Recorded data

-- Begin --

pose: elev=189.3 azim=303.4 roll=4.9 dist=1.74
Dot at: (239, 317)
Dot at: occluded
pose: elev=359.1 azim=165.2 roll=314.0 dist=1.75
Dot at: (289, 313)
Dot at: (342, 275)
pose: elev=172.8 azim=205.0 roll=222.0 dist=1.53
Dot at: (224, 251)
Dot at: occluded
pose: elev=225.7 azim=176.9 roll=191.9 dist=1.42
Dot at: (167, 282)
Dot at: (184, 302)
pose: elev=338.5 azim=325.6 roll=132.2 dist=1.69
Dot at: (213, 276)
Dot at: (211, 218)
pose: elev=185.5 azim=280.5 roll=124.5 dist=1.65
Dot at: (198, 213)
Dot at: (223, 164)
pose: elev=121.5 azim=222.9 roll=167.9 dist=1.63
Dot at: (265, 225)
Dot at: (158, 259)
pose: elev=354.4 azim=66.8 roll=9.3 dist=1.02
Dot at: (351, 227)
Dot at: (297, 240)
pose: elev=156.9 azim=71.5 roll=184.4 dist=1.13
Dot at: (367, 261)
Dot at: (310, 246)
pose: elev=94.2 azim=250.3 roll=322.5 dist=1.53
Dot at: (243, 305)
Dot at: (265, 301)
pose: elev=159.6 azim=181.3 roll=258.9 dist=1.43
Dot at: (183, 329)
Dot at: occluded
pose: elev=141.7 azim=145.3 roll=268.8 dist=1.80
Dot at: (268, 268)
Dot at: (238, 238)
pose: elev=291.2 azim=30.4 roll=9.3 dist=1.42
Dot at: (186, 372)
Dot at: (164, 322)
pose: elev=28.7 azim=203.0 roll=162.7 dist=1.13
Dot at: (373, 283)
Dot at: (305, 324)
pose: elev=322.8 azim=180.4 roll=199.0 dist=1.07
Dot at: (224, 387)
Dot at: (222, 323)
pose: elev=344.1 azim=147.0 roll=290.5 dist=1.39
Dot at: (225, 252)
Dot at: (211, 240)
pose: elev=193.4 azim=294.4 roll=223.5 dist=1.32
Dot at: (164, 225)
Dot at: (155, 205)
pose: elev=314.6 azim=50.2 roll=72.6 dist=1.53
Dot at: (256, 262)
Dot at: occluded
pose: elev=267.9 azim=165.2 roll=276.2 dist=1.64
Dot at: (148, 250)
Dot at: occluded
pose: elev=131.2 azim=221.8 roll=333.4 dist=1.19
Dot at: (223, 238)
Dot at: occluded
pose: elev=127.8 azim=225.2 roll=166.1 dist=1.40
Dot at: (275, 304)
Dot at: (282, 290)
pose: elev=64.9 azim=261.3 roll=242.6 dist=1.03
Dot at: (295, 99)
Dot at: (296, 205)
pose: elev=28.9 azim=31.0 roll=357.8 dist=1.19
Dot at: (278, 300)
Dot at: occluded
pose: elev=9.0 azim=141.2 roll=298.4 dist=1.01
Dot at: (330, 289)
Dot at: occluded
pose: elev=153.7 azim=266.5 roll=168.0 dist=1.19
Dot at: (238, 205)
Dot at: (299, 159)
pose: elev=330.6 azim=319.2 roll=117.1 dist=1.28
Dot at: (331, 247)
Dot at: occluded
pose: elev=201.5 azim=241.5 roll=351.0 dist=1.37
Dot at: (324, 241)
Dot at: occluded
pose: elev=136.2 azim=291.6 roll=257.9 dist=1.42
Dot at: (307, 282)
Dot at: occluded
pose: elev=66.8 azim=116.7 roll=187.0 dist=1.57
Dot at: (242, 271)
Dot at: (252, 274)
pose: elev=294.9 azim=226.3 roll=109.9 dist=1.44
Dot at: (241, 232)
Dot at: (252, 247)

-- End --

Your task:
Output all of the entries above, reproducing every line without a single change.

Worked solution:
pose: elev=189.3 azim=303.4 roll=4.9 dist=1.74
Dot at: (239, 317)
Dot at: occluded
pose: elev=359.1 azim=165.2 roll=314.0 dist=1.75
Dot at: (289, 313)
Dot at: (342, 275)
pose: elev=172.8 azim=205.0 roll=222.0 dist=1.53
Dot at: (224, 251)
Dot at: occluded
pose: elev=225.7 azim=176.9 roll=191.9 dist=1.42
Dot at: (167, 282)
Dot at: (184, 302)
pose: elev=338.5 azim=325.6 roll=132.2 dist=1.69
Dot at: (213, 276)
Dot at: (211, 218)
pose: elev=185.5 azim=280.5 roll=124.5 dist=1.65
Dot at: (198, 213)
Dot at: (223, 164)
pose: elev=121.5 azim=222.9 roll=167.9 dist=1.63
Dot at: (265, 225)
Dot at: (158, 259)
pose: elev=354.4 azim=66.8 roll=9.3 dist=1.02
Dot at: (351, 227)
Dot at: (297, 240)
pose: elev=156.9 azim=71.5 roll=184.4 dist=1.13
Dot at: (367, 261)
Dot at: (310, 246)
pose: elev=94.2 azim=250.3 roll=322.5 dist=1.53
Dot at: (243, 305)
Dot at: (265, 301)
pose: elev=159.6 azim=181.3 roll=258.9 dist=1.43
Dot at: (183, 329)
Dot at: occluded
pose: elev=141.7 azim=145.3 roll=268.8 dist=1.80
Dot at: (268, 268)
Dot at: (238, 238)
pose: elev=291.2 azim=30.4 roll=9.3 dist=1.42
Dot at: (186, 372)
Dot at: (164, 322)
pose: elev=28.7 azim=203.0 roll=162.7 dist=1.13
Dot at: (373, 283)
Dot at: (305, 324)
pose: elev=322.8 azim=180.4 roll=199.0 dist=1.07
Dot at: (224, 387)
Dot at: (222, 323)
pose: elev=344.1 azim=147.0 roll=290.5 dist=1.39
Dot at: (225, 252)
Dot at: (211, 240)
pose: elev=193.4 azim=294.4 roll=223.5 dist=1.32
Dot at: (164, 225)
Dot at: (155, 205)
pose: elev=314.6 azim=50.2 roll=72.6 dist=1.53
Dot at: (256, 262)
Dot at: occluded
pose: elev=267.9 azim=165.2 roll=276.2 dist=1.64
Dot at: (148, 250)
Dot at: occluded
pose: elev=131.2 azim=221.8 roll=333.4 dist=1.19
Dot at: (223, 238)
Dot at: occluded
pose: elev=127.8 azim=225.2 roll=166.1 dist=1.40
Dot at: (275, 304)
Dot at: (282, 290)
pose: elev=64.9 azim=261.3 roll=242.6 dist=1.03
Dot at: (295, 99)
Dot at: (296, 205)
pose: elev=28.9 azim=31.0 roll=357.8 dist=1.19
Dot at: (278, 300)
Dot at: occluded
pose: elev=9.0 azim=141.2 roll=298.4 dist=1.01
Dot at: (330, 289)
Dot at: occluded
pose: elev=153.7 azim=266.5 roll=168.0 dist=1.19
Dot at: (238, 205)
Dot at: (299, 159)
pose: elev=330.6 azim=319.2 roll=117.1 dist=1.28
Dot at: (331, 247)
Dot at: occluded
pose: elev=201.5 azim=241.5 roll=351.0 dist=1.37
Dot at: (324, 241)
Dot at: occluded
pose: elev=136.2 azim=291.6 roll=257.9 dist=1.42
Dot at: (307, 282)
Dot at: occluded
pose: elev=66.8 azim=116.7 roll=187.0 dist=1.57
Dot at: (242, 271)
Dot at: (252, 274)
pose: elev=294.9 azim=226.3 roll=109.9 dist=1.44
Dot at: (241, 232)
Dot at: (252, 247)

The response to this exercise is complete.